*Source text*
[start]

Sim2Real First Steps

September 01, 2024

Disclaimer: I used the Waveshare Jetbot Kit with the Jetson Nano computer, but the Jetson Nano has been discontinued. You can probably follow along with a Jetbot using Jetson Orin Nano, but I haven’t tried it. Hopefully this post is still useful to those interested in setting up sim2real using Isaac Lab with whatever robot you choose.

My only experience with robotics is from one undergraduate course I took 20 years ago so I’m very much a novice to the field. I was inspired by DeepMind’s soccer playing robots, which falls into the areas of deep reinforcement learning and training a system in simulation then transferring it to a real robot known as sim-to-real or sim2real. I didn’t find too much online about specific steps for getting a sim 2 real pipeline set up so I decided to write this blog post about my experience.

After some research I decided to go with Jetbot and Isaac Sim for my first robot and simulation environment. Jetbot with the Jetson Nano is relatively inexpensive compared to other robots with a camera and motors and Isaac Sim already had a built-in model as well as a framework for setting up deep reinforcement learning environments called Isaac Lab. The main focus of this project was to figure out how to train an agent in simulation and then put the learned agent into the physical robot. I picked driving forward as the task to learn to keep things simple. The workflow roughly follows the official tutorials, but I try to add details specifically for getting things to work with Jetbot that I didn’t find online. A word of warning, this isn’t a step by step tutorial or introduction to Jetbot or Isaac Lab. You’ll still probably need a familiarity that you’d get by going through the standard tutorials for each.

Creating a Scene

The first step was to set up the 3D scene where learning will take place. This involved importing assets for Jetbot and a room, both of which are easily accessible from IsaacSim’s asset library. The basic way this works is you create “configuration” classes that act as wrappers around assets. In the case of Jetbot you have an ArticulationConfig

JETBOT_CFG = ArticulationCfg(
    spawn=sim_utils.UsdFileCfg(
        usd_path=f"{ISAAC_NUCLEUS_DIR}/Robots/Jetbot/jetbot.usd"
    ),
    actuators={
        "all_joints": ImplicitActuatorCfg(
            joint_names_expr=[".*"],
            effort_limit=None,
            velocity_limit=None,
            stiffness=None,
            damping=None,
        ),
    }

and for the room there is an AssetBaseCfg.

[end]

*Required task 1*
Retype the sim2real post word for word, everything from "Sim2Real First Steps" down to "robot you choose.".

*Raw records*
[start]

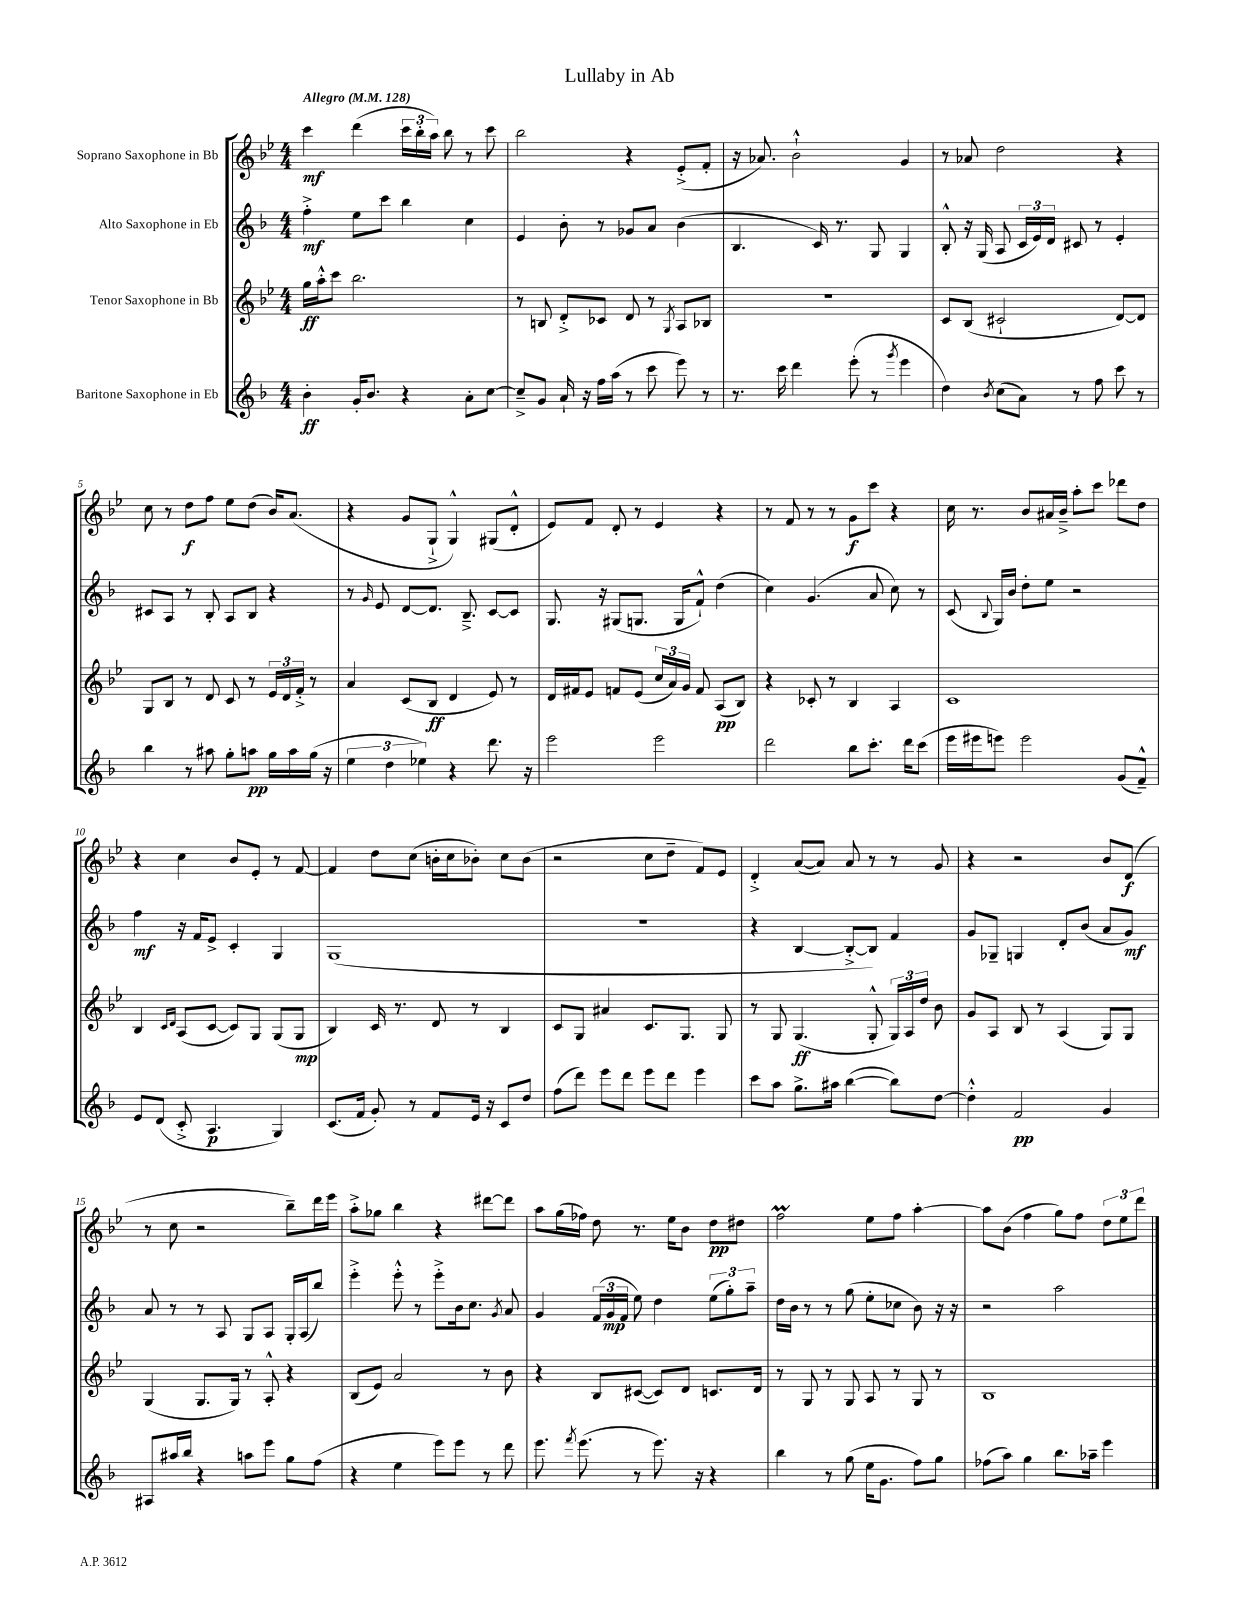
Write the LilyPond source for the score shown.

\header { title = "Lullaby in Ab" }
<<
\new StaffGroup <<
\new Staff = "s0" \with { instrumentName = "Soprano Saxophone in Bb" } {
    \clef treble \key bes \major \numericTimeSignature \time 4/4 \tempo "Allegro" 4 = 128
    \autoBeamOff c'''4\mf d'''4( \tuplet 3/2 { c'''16[ bes''16-. a''16]) } bes''8 r8 c'''8 |
    bes''2 r4 ees'8[-.->( f'8]-. |
    r16 aes'8.) bes'2-!-^ g'4 |
    r8 aes'8 d''2 r4 |
    c''8 r8 d''8[\f f''8] ees''8[ d''8]( bes'16[) a'8.]( |
    r4 g'8[ g8]-!-> g4-^) gis8[( d'8]-.-^ |
    ees'8[) f'8] d'8-. r8 ees'4 r4 |
    r8 f'8 r8 r8 g'8[\f c'''8] r4 |
    c''16 r8. bes'8[ ais'16 bes'16]---> a''8[-. c'''8] des'''8[ d''8] |
    r4 c''4 bes'8[ ees'8]-. r8 f'8~ |
    f'4 d''8[ c''8]( b'16[-. c''16 bes'8]-.) c''8[ bes'8]( |
    r2 c''8[ d''8]-- f'8[) ees'8] |
    d'4-.-> a'8[~( a'8]) a'8 r8 r8 g'8 |
    r4 r2 bes'8[ d'8]\f( |
    r8 c''8 r2 bes''8[--) d'''16 ees'''16] |
    a''8[-.-> ges''8] bes''4 r4 dis'''8[~ dis'''8] |
    a''8[ g''16( fes''16]) d''8 r8. ees''16[ bes'8] d''8[\pp dis''8] |
    f''2\prall ees''8[ f''8] a''4~-. |
    a''8[ bes'8]( f''4 g''8[) f''8] \tuplet 3/2 { d''8[ ees''8 d'''8] } \bar "|." |
}
\new Staff = "s1" \with { instrumentName = "Alto Saxophone in Eb" } {
    \clef treble \key f \major \numericTimeSignature \time 4/4
    \autoBeamOff f''4-.->\mf e''8[ c'''8] bes''4 c''4 |
    e'4 bes'8-. r8 ges'8[ a'8] bes'4( |
    bes4. c'16) r8. g8 g4 |
    bes8-.-^ r16 g16( a8 \tuplet 3/2 { c'16[ e'16) d'16] } cis'8 r8 e'4-. |
    cis'8[ a8] r8 bes8-. a8[ bes8] r4 |
    r8 \grace { g'16 } e'8 d'8[~ d'8.] bes8.---> c'8[~ c'8] |
    g8. r16 gis8[( g8.] g16[ f'8]-!-^) d''4( |
    c''4) g'4.( a'8 c''8) r8 |
    c'8( \appoggiatura { bes8 } g16[) bes'16] d''8[-. e''8] r2 |
    f''4\mf r16 f'16[ e'8]-> c'4-. g4 |
    g1( |
    R1 |
    r4 bes4~ bes8[~-.-> bes8]) f'4 |
    g'8[ ges8]-- g4 d'8[-. bes'8]( a'8[ g'8]\mf) |
    a'8 r8 r8 a8 g8[ a8] g16[-. a16( bes''8]) |
    e'''4-.-> e'''8-.-^ r8 e'''8[-.-> bes'16 c''8.] \acciaccatura { g'8 } a'8 |
    g'4 \tuplet 3/2 { f'16[( g'16\mp f'16] } e''8) d''4 \tuplet 3/2 { e''8[( g''8-.) a''8]-- } |
    d''16[ bes'16] r8 r8 g''8( e''8[-. ces''8] bes'8) r16 r16 |
    r2 a''2 \bar "|." |
}
\new Staff = "s2" \with { instrumentName = "Tenor Saxophone in Bb" } {
    \clef treble \key bes \major \numericTimeSignature \time 4/4
    \autoBeamOff g''16[\ff a''16-.-^ c'''8] bes''2. |
    r8 b8 d'8[-.-> ces'8] d'8 r8 \acciaccatura { g8 } a8[ bes8] |
    R1 |
    c'8[ bes8]( cis'2-! d'8[~) d'8] |
    g8[ bes8] r8 d'8 c'8 r8 \tuplet 3/2 { ees'16[ d'16 f'16]-.-> } r8 |
    a'4 c'8[( bes8]\ff d'4 ees'8) r8 |
    d'16[ fis'16 ees'8] f'8[ ees'8]( \tuplet 3/2 { c''16[ a'16) g'16] } f'8 a8[\pp( bes8]) |
    r4 ces'8-. r8 bes4 a4 |
    c'1 |
    bes4 \grace { c'16[ d'16] } a8[( c'8]~ c'8[) g8] g8[( g8]\mp |
    bes4) c'16 r8. d'8 r8 bes4 |
    c'8[ g8] ais'4 c'8.[ g8.] g8 |
    r8 g8 g4.\ff( g8-.-^ \tuplet 3/2 { g16[) a16 d''16] } bes'8 |
    g'8[ a8] bes8 r8 a4( g8[) g8] |
    g4( g8.[ g16]) r8 a8-.-^ r4 |
    bes8[( ees'8]) a'2 r8 bes'8 |
    r4 bes8[ cis'8]~( cis'8[) d'8] c'8.[ d'16] |
    r8 g8 r8 g8 a8 r8 g8 r8 |
    bes1 \bar "|." |
}
\new Staff = "s3" \with { instrumentName = "Baritone Saxophone in Eb" } {
    \clef treble \key f \major \numericTimeSignature \time 4/4
    \autoBeamOff bes'4-.\ff g'16[-. bes'8.] r4 a'8[-. c''8]~ |
    c''8[---> g'8] a'16-! r16 f''16[ a''16]( r8 c'''8 e'''8) r8 |
    r8. c'''16 d'''4 e'''8-.( r8 \acciaccatura { g'''8 } e'''4 |
    d''4) \acciaccatura { bes'8 } c''8[( a'8]) r8 f''8 c'''8 r8 |
    bes''4 r8 ais''8 g''8[-. a''8]\pp g''16[ a''16 g''16]( r16 |
    \tuplet 3/2 { e''4 d''4 ees''4) } r4 d'''8. r16 |
    e'''2 e'''2 |
    d'''2 bes''8[ c'''8.]-. d'''16[ c'''8]( |
    e'''16[ eis'''16 e'''8]) e'''2 g'8[( f'8]---^) |
    e'8[ d'8]( c'8-.-> a4.\p g4) |
    c'8.[( f'16] g'8-.) r8 f'8[ e'16] r16 c'8[ d''8] |
    f''8[( d'''8]) e'''8[ d'''8] e'''8[ d'''8] e'''4 |
    c'''8[ a''8] g''8.[-> ais''16] bes''4~( bes''8[) d''8]~ |
    d''4-.-^ f'2\pp g'4 |
    ais8[ ais''16 bes''16] r4 a''8[ e'''8] g''8[ f''8]( |
    r4 e''4 e'''8[) e'''8] r8 d'''8 |
    e'''8. \acciaccatura { f'''8 } e'''8.( r8 e'''8.) r16 r4 |
    bes''4 r8 g''8( e''16[ g'8.] f''8[) g''8] |
    fes''8[( a''8]) g''4 bes''8.[ aes''16]-- e'''4 \bar "|." |
}
>>
>>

[end]

*Required task 2*
Show each line of the rows that contains the string "tuplet".

*Full response 1*
Sim2Real First Steps

September 01, 2024

Disclaimer: I used the Waveshare Jetbot Kit with the Jetson Nano computer, but the Jetson Nano has been discontinued. You can probably follow along with a Jetbot using Jetson Orin Nano, but I haven’t tried it. Hopefully this post is still useful to those interested in setting up sim2real using Isaac Lab with whatever robot you choose.

*Full response 2*
    \autoBeamOff c'''4\mf d'''4( \tuplet 3/2 { c'''16[ bes''16-. a''16]) } bes''8 r8 c'''8 |
    a''8[ bes'8]( f''4 g''8[) f''8] \tuplet 3/2 { d''8[ ees''8 d'''8] } \bar "|." |
    bes8-.-^ r16 g16( a8 \tuplet 3/2 { c'16[ e'16) d'16] } cis'8 r8 e'4-. |
    g'4 \tuplet 3/2 { f'16[( g'16\mp f'16] } e''8) d''4 \tuplet 3/2 { e''8[( g''8-.) a''8]-- } |
    g8[ bes8] r8 d'8 c'8 r8 \tuplet 3/2 { ees'16[ d'16 f'16]-.-> } r8 |
    d'16[ fis'16 ees'8] f'8[ ees'8]( \tuplet 3/2 { c''16[ a'16) g'16] } f'8 a8[\pp( bes8]) |
    r8 g8 g4.\ff( g8-.-^ \tuplet 3/2 { g16[) a16 d''16] } bes'8 |
    \tuplet 3/2 { e''4 d''4 ees''4) } r4 d'''8. r16 |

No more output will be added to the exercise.